Les ressources dans les eaux marocaines : le triangle Espagne-Russie-Union Européenne
Par Pedro Canales
Les eaux connues sous le nom de « banc de pêche canarien-saharien », ainsi que celles adjacentes au nord jusqu’au golfe de Cadix et au détroit de Gibraltar ; et au sud vers la Mauritanie et le Sénégal, toutes situées dans la Zone Économique Exclusive du Maroc, sont l’un des objectifs stratégiques de la flotte de pêche russe et de ses navires de prospection océanographique. Elles ont historiquement été des cibles pour l’Espagne et ensuite pour l’Union Européenne. Aujourd’hui, elles sont l’objectif de la Russie, qui les a déjà parcourues dans le passé, mais dans une moindre proportion.
Que cherche Moscou dans ces mers ? La pêche et les ressources minières, y compris les nodules polymétalliques et les gisements de terres rares.
Le journal en ligne espagnol Vox Populi informe que « la Russie souhaite lancer d’ici 2030 au moins 50 nouveaux navires de pêche dans une tentative de récupérer l’influence de pêche qu’elle avait à l’époque soviétique, lorsqu’elle avait même une société de pêche mixte avec l’Espagne, Sovhispan, avec une zone d’exploitation dans le banc de pêche canarien-saharien ».
Pour y parvenir, la Russie a actuellement comme interlocuteur et partenaire celui qui administre ces eaux, le Royaume du Maroc. Cette opération en préparation bénéficie à Rabat de trois manières : 1) elle recevra les dividendes de l’entrée russe dans la zone, 2) elle pourra mettre en œuvre ses propres plans de pêche et de collecte de ressources minières des profondeurs, en utilisant les cartes élaborées par Moscou, et 3) elle convaincra en retour le partenaire russe de se prononcer en faveur de la proposition marocaine d’autonomie pour le Sahara sous la souveraineté du Maroc au Conseil de Sécurité de l’ONU.

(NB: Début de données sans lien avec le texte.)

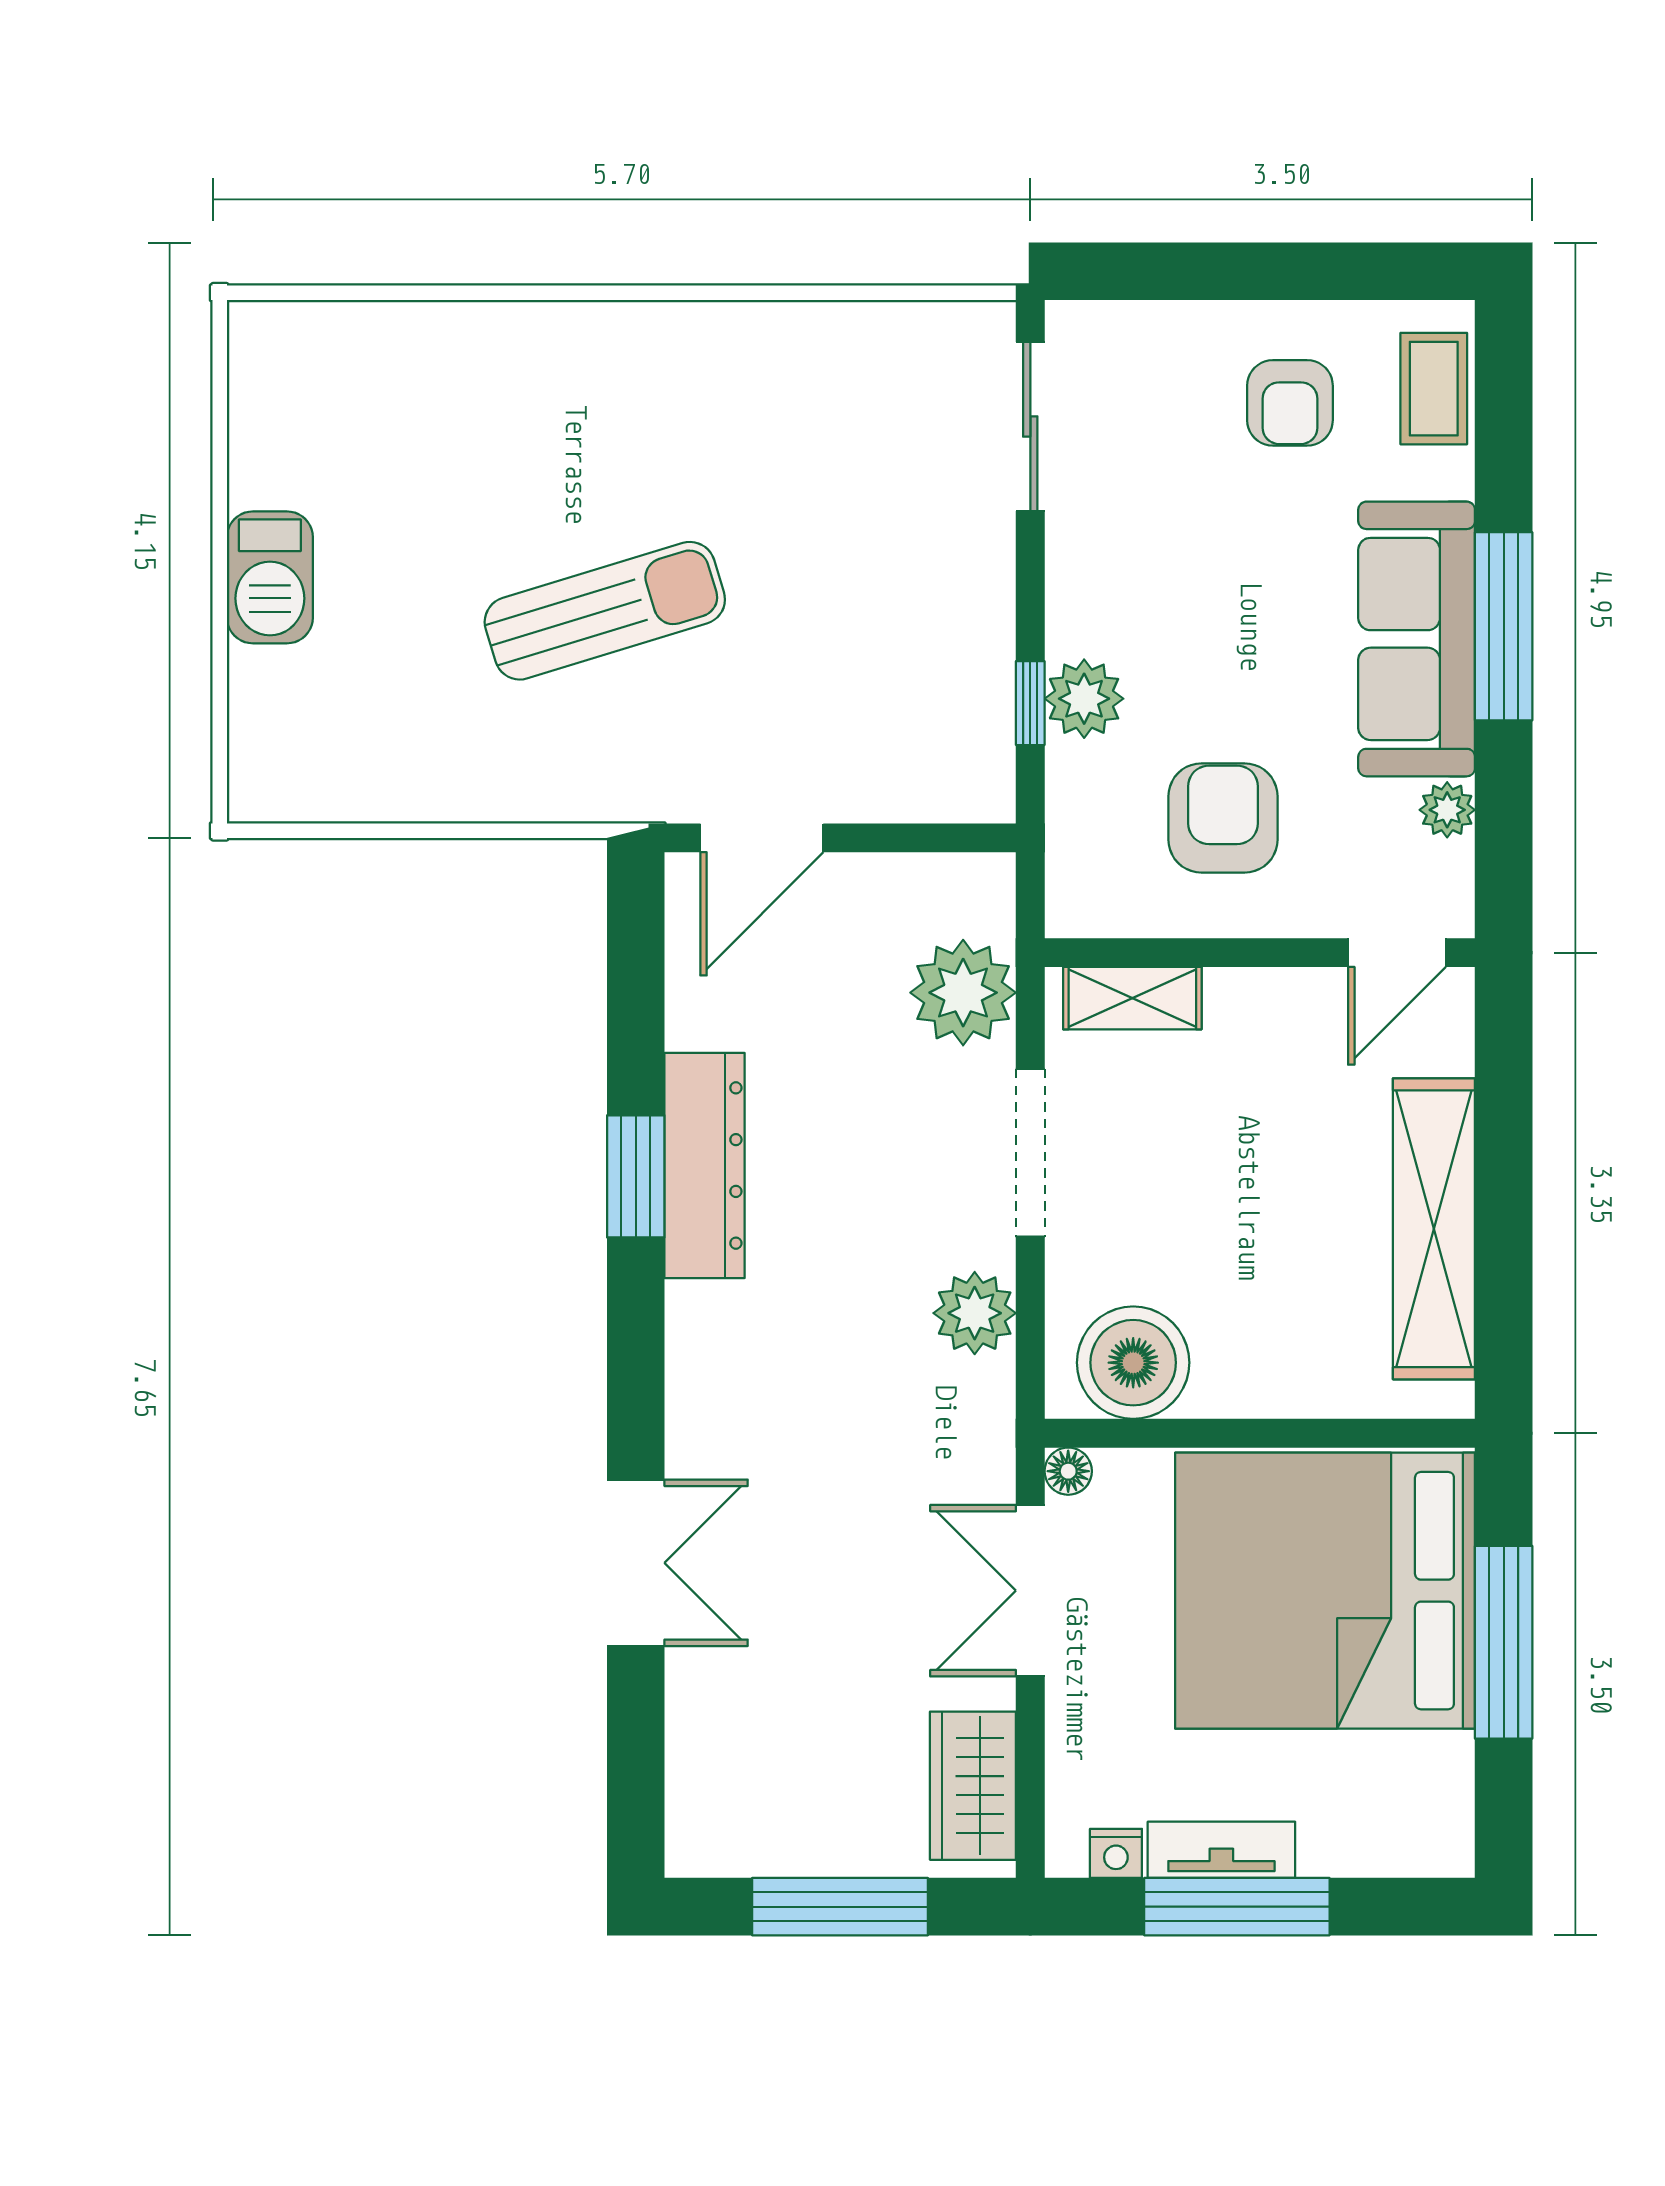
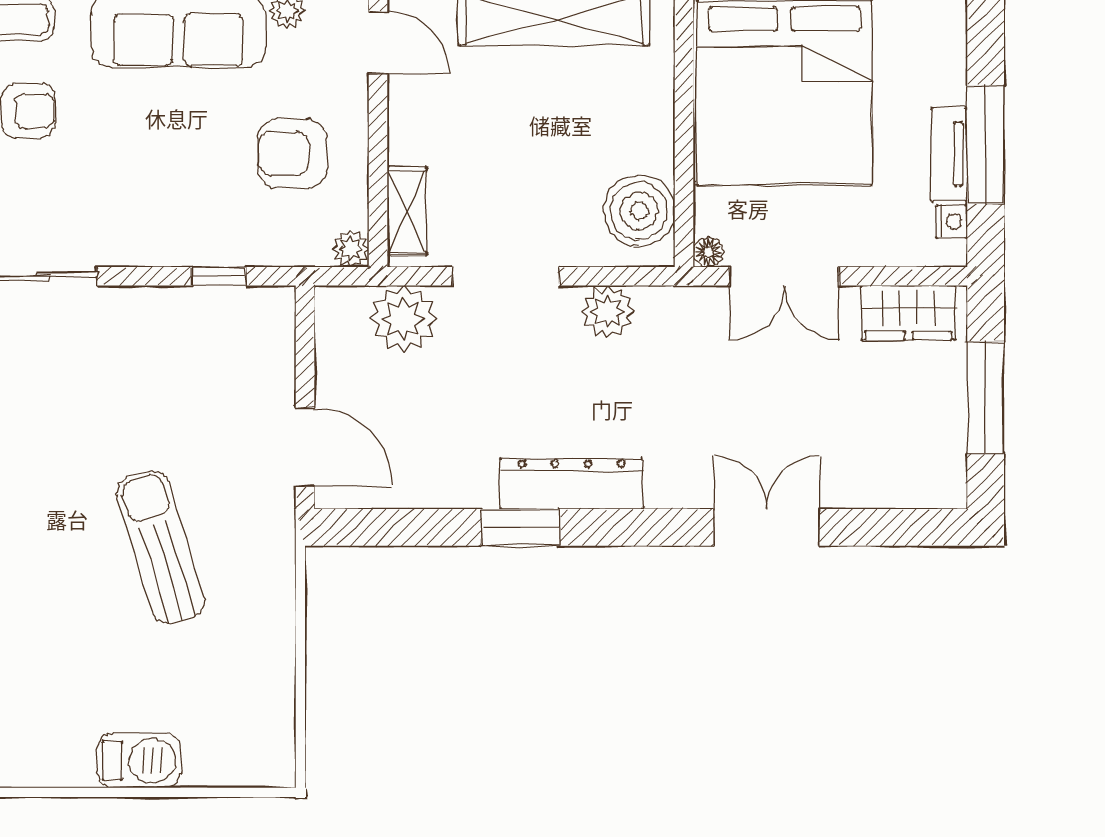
plant: (1084, 699) -> (351, 249), moved, width x0.73, depth x0.73
dresser: (705, 1166) -> (571, 484), moved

En ce qui concerne la pêche stricte, à partir de ce mois-ci et jusqu’en 2026, les chercheurs russes du Centre Scientifique d’État étudieront les bancs de nouvelles espèces très précieuses comme le Cabillaud de l’Atlantique, le Mérou et l’Églefin qui habitent les récifs coralliens du Mur Mauresque à une profondeur d’environ 100 mètres. Le navire océanographique Atlantniro accostera ces jours-ci à Nouadhibou, ville au nord de la Mauritanie et près de la frontière saharienne du Maroc, dans le cadre du programme « Grande Expédition Africaine » lancé le 26 août par la Fédération russe de pêche. Il y a quatre ans, le même navire avait effectué des études dans les eaux entre le Maroc et les Canaries.

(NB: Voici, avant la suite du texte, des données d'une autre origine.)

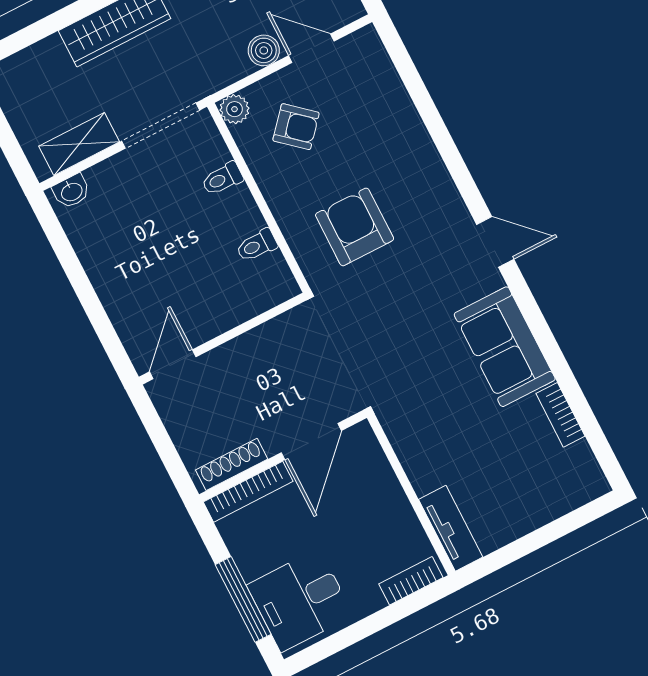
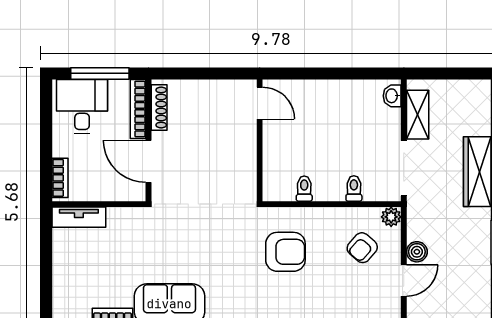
door: (311, 442) -> (149, 161), moved
wall: (283, 456) -> (149, 140), moved
shoe rack: (232, 464) -> (159, 108), moved
bookcase: (248, 492) -> (138, 109), moved

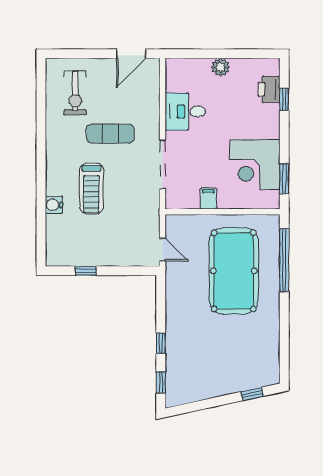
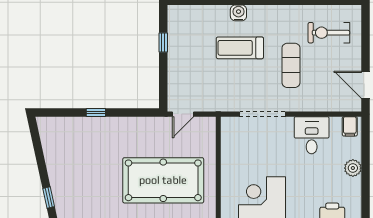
filing cabinet: (208, 199) -> (350, 126), moved, turned 90
water cooler: (54, 205) -> (238, 13), moved
window: (161, 382) -> (59, 112), removed

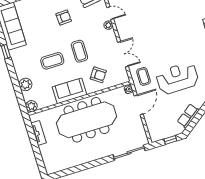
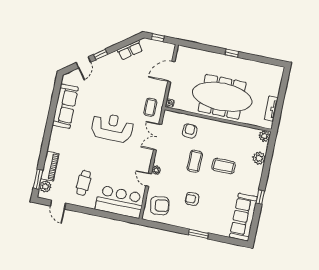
armchair: (98, 75) -> (190, 131), turned 59
reception desk: (177, 78) -> (112, 128), moved, turned 180
sofa: (69, 91) -> (223, 131), removed
door: (139, 105) -> (171, 72), moved
sliding door: (129, 153) -> (201, 47), removed
window: (99, 162) -> (232, 53), added

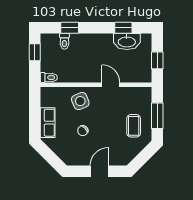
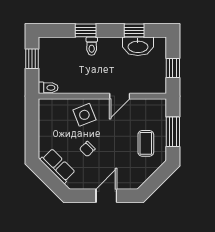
window: (70, 28) -> (86, 30), moved
toilet: (64, 41) -> (92, 46), moved
door: (111, 85) -> (120, 96), swing flipped
row of seats: (48, 123) -> (58, 166), moved, turned -45

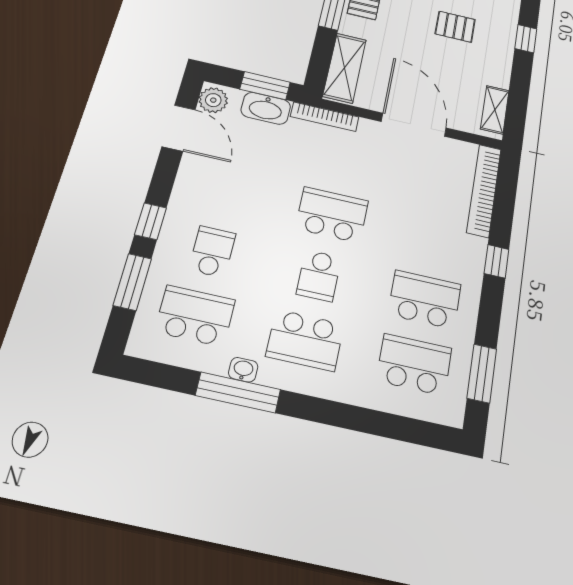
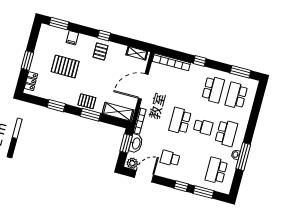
pallet: (455, 27) -> (100, 51), moved
school desk: (212, 252) -> (170, 158), moved
school desk: (425, 299) -> (213, 89), turned 180

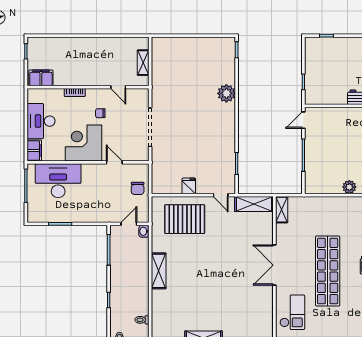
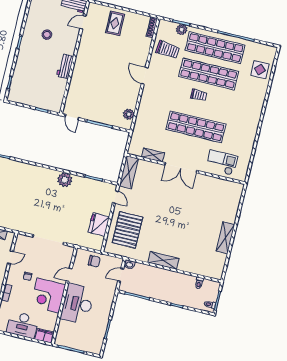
plant: (226, 93) -> (65, 180), moved
desk: (58, 181) -> (78, 304), moved
fridge: (189, 186) -> (99, 224), width x1.88, depth x1.34
plant: (349, 187) -> (129, 114), moved
door: (221, 195) -> (115, 197), hinge flipped
shelving: (282, 210) -> (153, 155), moved
door: (129, 224) -> (121, 275), hinge flipped

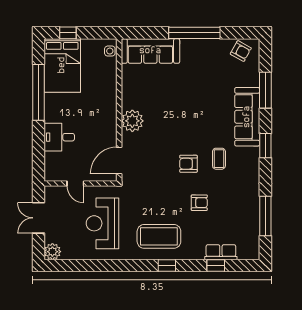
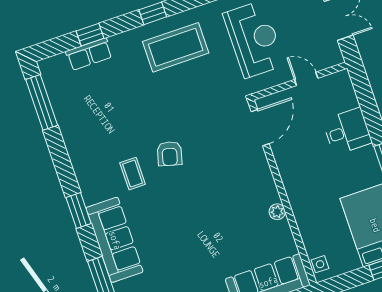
plant: (132, 121) -> (277, 212), moved, width x0.53, depth x0.53
armchair: (188, 164) -> (170, 154), turned 105
armchair: (199, 203) -> (139, 108), removed
window: (265, 216) -> (42, 102), moved

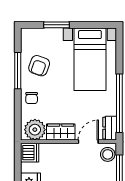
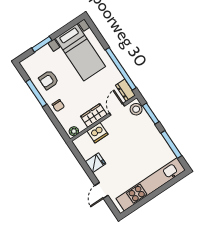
armchair: (39, 66) -> (49, 80), turned 70
plant: (35, 130) -> (74, 131), width x0.53, depth x0.53
dishwasher: (30, 153) -> (97, 133), moved, turned 90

Cependant, les objectifs russes ne se limitent pas à l’étude et à la capture des ressources halieutiques, mais vont au-delà. Cette région de l’Atlantique moyen sur ses côtes orientales, allant du golfe de Cadix au Sénégal, est potentiellement riche en gisements de terres rares, en pétrole offshore et en nodules polymétalliques de grande valeur industrielle.
Le navire russe Atlantniro, auquel se joindra plus tard le navire de recherche Atlantis, fera de Nouadhibou sa base d’opérations, et ses 41 membres d’équipage à bord, dont 11 scientifiques, travailleront pendant un an et demi. Pendant leur séjour dans la capitale économique de la Mauritanie, les scientifiques russes profiteront de l’occasion pour rencontrer des scientifiques et spécialistes africains afin de préparer des programmes de recherche conjoints. L’expédition maritime russe se terminera au printemps 2026, date à laquelle les deux navires rentreront au port de Kaliningrad en mer Baltique.

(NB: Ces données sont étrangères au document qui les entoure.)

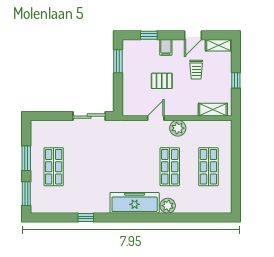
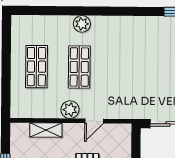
shelving: (213, 110) -> (46, 130), moved
freezer: (135, 203) -> (119, 27), removed

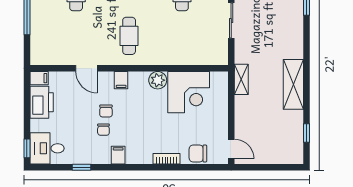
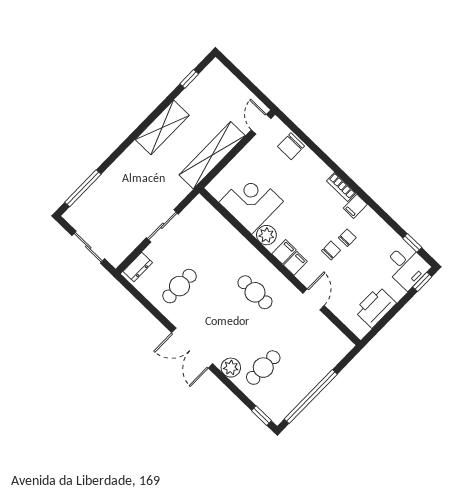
cafe table: (129, 36) -> (255, 292), turned 90
filing cabinet: (39, 78) -> (284, 252), moved, turned 90
shelving: (241, 79) -> (212, 155), width x2.20, depth x1.33
chair: (198, 153) -> (291, 146), turned 90
bookcase: (167, 159) -> (341, 187), moved
window: (81, 167) -> (412, 243), moved

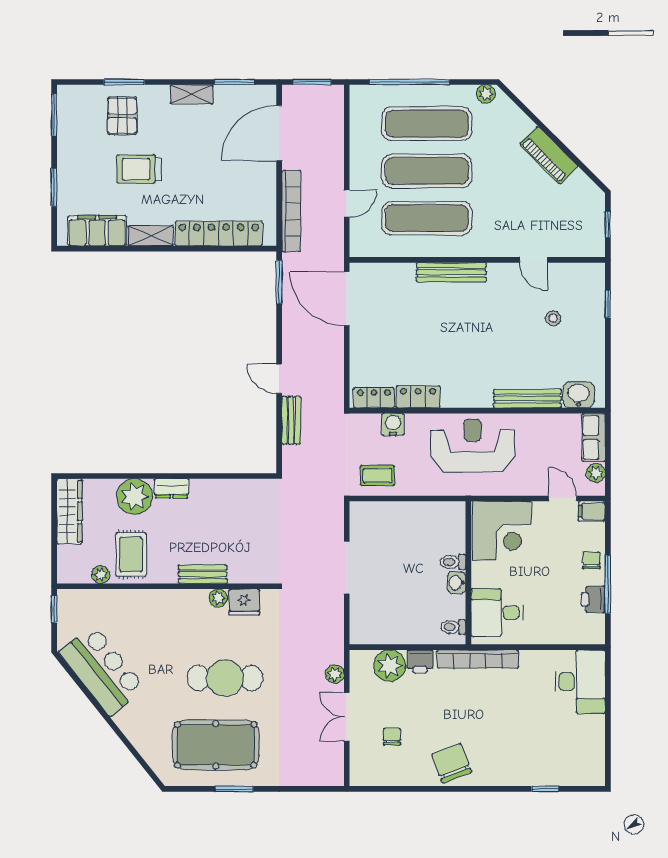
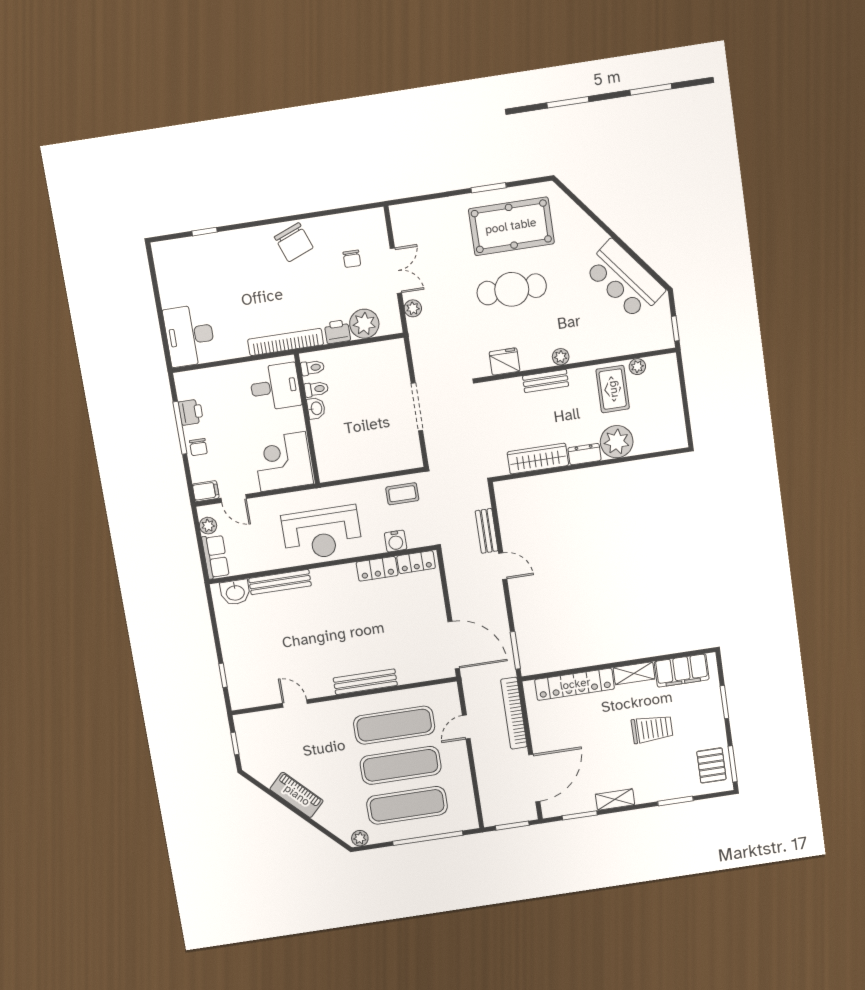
pallet: (122, 116) -> (711, 765), moved
stool: (553, 318) -> (269, 656), removed
wardrobe: (69, 511) -> (538, 459), moved, turned 90
toilet: (453, 562) -> (316, 389), moved
plant: (218, 598) -> (561, 357), moved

Le Maroc ne souhaite pas se limiter à adopter une attitude passive et a lancé ses propres plans d’étude et de recherche des ressources halieutiques et minières dans ses eaux. Au port atlantique d’Agadir, Rabat a stationné le navire Hassan Marrakchi, un navire scientifique construit par le Japon et équipé de matériels modernes de haute technologie. Le navire qui étudie le fond marin devant les Canaries est de fabrication purement japonaise réalisée en collaboration entre deux entreprises, Toyota Tsusho et Mitsui Shipbuilding, filiale du groupe Tsuneishi, et financé par des prêts japonais. En retour, Tokyo a obtenu d’importantes licences de pêche dans la zone.